Wearable applications have undergone a tremendous growth since the early years 2000, and the increase has been even more marked in the past three or four years, the wearable market growing from 7 billion US$ in 2012 to 25 billion US$ in 2017. Smart wearables include medical applications, but also ubiquitous communication and computing, sports, fashion and gadgets. A key feature of wearables is low power consumption: indeed, energy is provided either by harvesting or by a battery; in the first case the energy available is intrinsically small, in the second a low consumption will lead to longer intervals before charging, and thus a better user comfort.
Many of these wearable applications require communication links in order to transmit voice or data to another object or an interlocutor. These links can be In-, On-, or Off-Body, and different requirement exist for those links, mostly depending on the application: the system should be unobtrusive for fashion, reliable and robust for security and military, user friendly for medical, and so on. The range might also vary from very short (some centimeters) to medium (several hundreds of meters). For all applications, the link budget is tight, due to the limited amount of energy available, leading to development of ultra low consumption components mentioned above.
The main source of losses in these systems is in general not due to the electronics involved, but to the coupling of the electromagnetic waves to the lossy biological tissues: indeed, it can for instance be shown that in the case of medical implants, more than 95 % percent of the power radiated by the antenna to communicate data outside the body is absorbed by the host body; or in the case of wearable devices, the electromagnetic coupling to the wearer will often drastically lower the radiation efficiency to below 10%. The antenna is thus a key element of such systems.
In our research projects, we are interested in designing optimal antennas for both implantable and wearable systems. We look into the propagation in lossy media, and try to determine limits on achievable transmission links. We are interested in obtaining the best possible antenna for a specific applications; but we also make a step back in order to develop general design rules and appropriate measurement techniques.
————
Exercise set:
A – Based on the passage on wearable antennas, state whether each of the following statements agrees with it: (i) the wearable market grew from 7 billion US$ in 2012 to 25 billion US$ in 2017; (ii) the main source of losses in these systems is generally the electronics involved; (iii) the range of the communication links may extend to several kilometers. For each, answer yes or no and quote the words of the passage that decide it.
B – Transcribe the portion of the passage on wearable antennas from "Wearable applications have" to "better user comfort.".

Supplied entries:
————
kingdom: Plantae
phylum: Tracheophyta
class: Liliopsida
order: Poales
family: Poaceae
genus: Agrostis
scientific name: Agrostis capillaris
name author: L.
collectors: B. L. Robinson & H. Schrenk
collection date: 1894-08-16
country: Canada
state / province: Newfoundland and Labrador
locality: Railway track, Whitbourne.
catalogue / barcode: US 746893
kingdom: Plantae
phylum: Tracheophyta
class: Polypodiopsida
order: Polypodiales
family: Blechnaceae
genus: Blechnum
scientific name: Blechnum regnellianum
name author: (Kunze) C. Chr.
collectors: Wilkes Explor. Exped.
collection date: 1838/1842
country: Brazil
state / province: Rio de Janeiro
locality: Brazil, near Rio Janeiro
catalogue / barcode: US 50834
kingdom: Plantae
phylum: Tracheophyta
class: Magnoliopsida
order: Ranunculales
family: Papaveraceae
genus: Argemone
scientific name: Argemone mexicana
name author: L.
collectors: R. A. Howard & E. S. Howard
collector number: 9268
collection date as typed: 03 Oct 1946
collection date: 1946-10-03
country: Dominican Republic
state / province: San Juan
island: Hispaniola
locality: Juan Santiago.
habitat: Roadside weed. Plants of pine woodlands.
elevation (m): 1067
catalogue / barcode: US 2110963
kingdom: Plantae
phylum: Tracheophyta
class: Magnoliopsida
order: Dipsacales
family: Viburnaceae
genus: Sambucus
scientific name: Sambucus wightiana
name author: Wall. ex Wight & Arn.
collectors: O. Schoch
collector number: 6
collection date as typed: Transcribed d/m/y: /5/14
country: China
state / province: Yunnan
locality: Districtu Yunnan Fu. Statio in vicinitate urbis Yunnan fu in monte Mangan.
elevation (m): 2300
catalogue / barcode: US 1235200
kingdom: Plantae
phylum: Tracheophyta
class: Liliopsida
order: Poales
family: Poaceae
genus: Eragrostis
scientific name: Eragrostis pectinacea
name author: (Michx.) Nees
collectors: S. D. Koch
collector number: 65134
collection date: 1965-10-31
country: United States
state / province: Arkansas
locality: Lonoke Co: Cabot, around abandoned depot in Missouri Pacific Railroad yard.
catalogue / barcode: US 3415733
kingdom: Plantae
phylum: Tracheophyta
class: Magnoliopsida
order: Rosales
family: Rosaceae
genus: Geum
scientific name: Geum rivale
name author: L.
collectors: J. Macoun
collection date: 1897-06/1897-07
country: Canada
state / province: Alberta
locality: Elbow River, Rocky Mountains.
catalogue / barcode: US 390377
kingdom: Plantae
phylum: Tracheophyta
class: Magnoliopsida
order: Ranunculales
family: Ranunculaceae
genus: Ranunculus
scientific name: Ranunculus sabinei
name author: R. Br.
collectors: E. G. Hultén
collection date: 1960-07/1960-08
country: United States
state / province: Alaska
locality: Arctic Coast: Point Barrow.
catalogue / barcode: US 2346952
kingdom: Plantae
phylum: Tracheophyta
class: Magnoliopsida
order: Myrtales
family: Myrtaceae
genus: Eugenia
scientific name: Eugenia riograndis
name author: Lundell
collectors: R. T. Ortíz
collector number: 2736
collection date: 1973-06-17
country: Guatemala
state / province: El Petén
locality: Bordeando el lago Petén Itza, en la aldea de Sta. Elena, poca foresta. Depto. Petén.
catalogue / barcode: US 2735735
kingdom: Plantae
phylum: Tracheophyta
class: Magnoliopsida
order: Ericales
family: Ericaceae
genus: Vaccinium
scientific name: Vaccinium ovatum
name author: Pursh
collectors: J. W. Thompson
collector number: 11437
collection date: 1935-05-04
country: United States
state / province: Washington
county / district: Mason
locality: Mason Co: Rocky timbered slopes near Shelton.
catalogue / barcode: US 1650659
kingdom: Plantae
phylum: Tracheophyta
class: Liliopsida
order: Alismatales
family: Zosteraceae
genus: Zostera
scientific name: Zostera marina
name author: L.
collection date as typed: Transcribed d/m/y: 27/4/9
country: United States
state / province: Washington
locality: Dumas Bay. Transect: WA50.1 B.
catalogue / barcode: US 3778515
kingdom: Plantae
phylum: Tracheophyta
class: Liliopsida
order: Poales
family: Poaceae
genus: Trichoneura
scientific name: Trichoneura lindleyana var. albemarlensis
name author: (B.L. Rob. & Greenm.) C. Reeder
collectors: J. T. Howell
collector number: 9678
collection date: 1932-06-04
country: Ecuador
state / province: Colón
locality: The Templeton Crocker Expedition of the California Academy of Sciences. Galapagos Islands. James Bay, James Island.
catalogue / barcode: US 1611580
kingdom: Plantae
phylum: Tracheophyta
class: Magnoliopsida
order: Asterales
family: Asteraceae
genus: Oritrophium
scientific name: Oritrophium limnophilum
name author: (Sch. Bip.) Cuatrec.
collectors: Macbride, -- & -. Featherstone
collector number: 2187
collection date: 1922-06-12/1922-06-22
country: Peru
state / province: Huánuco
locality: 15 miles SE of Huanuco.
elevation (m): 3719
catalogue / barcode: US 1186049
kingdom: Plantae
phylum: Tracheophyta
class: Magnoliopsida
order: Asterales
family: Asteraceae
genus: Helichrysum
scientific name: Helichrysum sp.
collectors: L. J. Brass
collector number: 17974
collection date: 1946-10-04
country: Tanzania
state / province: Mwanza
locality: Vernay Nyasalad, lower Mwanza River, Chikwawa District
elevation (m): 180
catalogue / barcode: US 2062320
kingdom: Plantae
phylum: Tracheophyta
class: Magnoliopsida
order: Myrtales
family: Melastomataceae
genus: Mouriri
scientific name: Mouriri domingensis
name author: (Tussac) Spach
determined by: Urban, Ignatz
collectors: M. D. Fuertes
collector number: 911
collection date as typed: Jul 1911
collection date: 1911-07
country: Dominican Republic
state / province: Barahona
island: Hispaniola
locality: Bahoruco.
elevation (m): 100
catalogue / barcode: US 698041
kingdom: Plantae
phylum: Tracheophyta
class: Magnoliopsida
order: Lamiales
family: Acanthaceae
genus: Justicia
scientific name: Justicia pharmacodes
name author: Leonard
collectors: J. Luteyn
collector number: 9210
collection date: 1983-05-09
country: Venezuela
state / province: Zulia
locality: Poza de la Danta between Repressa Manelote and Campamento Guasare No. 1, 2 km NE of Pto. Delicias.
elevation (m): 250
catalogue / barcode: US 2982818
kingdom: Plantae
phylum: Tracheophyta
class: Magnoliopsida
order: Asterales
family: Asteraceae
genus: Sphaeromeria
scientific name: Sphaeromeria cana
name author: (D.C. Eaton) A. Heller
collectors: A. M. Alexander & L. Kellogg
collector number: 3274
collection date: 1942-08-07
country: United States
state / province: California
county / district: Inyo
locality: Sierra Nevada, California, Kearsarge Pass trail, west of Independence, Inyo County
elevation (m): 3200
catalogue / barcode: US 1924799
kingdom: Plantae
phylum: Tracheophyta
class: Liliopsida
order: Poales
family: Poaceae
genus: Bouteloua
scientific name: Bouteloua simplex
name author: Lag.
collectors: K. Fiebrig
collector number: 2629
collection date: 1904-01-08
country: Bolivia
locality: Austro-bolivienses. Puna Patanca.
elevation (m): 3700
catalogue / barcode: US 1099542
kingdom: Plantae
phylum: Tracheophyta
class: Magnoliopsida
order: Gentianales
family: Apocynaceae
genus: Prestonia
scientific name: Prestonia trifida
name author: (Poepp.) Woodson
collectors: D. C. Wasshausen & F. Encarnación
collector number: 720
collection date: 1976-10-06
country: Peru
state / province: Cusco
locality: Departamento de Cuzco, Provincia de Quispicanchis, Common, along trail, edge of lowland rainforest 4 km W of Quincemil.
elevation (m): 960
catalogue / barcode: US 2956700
————
Task solutions:
A –
(i) Yes: "the wearable market growing from 7 billion US$ in 2012 to 25 billion US$ in 2017"
(ii) No: "The main source of losses in these systems is in general not due to the electronics involved, but to the coupling of the electromagnetic waves to the lossy biological tissues"
(iii) No: "The range might also vary from very short (some centimeters) to medium (several hundreds of meters)."

B –
Wearable applications have undergone a tremendous growth since the early years 2000, and the increase has been even more marked in the past three or four years, the wearable market growing from 7 billion US$ in 2012 to 25 billion US$ in 2017. Smart wearables include medical applications, but also ubiquitous communication and computing, sports, fashion and gadgets. A key feature of wearables is low power consumption: indeed, energy is provided either by harvesting or by a battery; in the first case the energy available is intrinsically small, in the second a low consumption will lead to longer intervals before charging, and thus a better user comfort.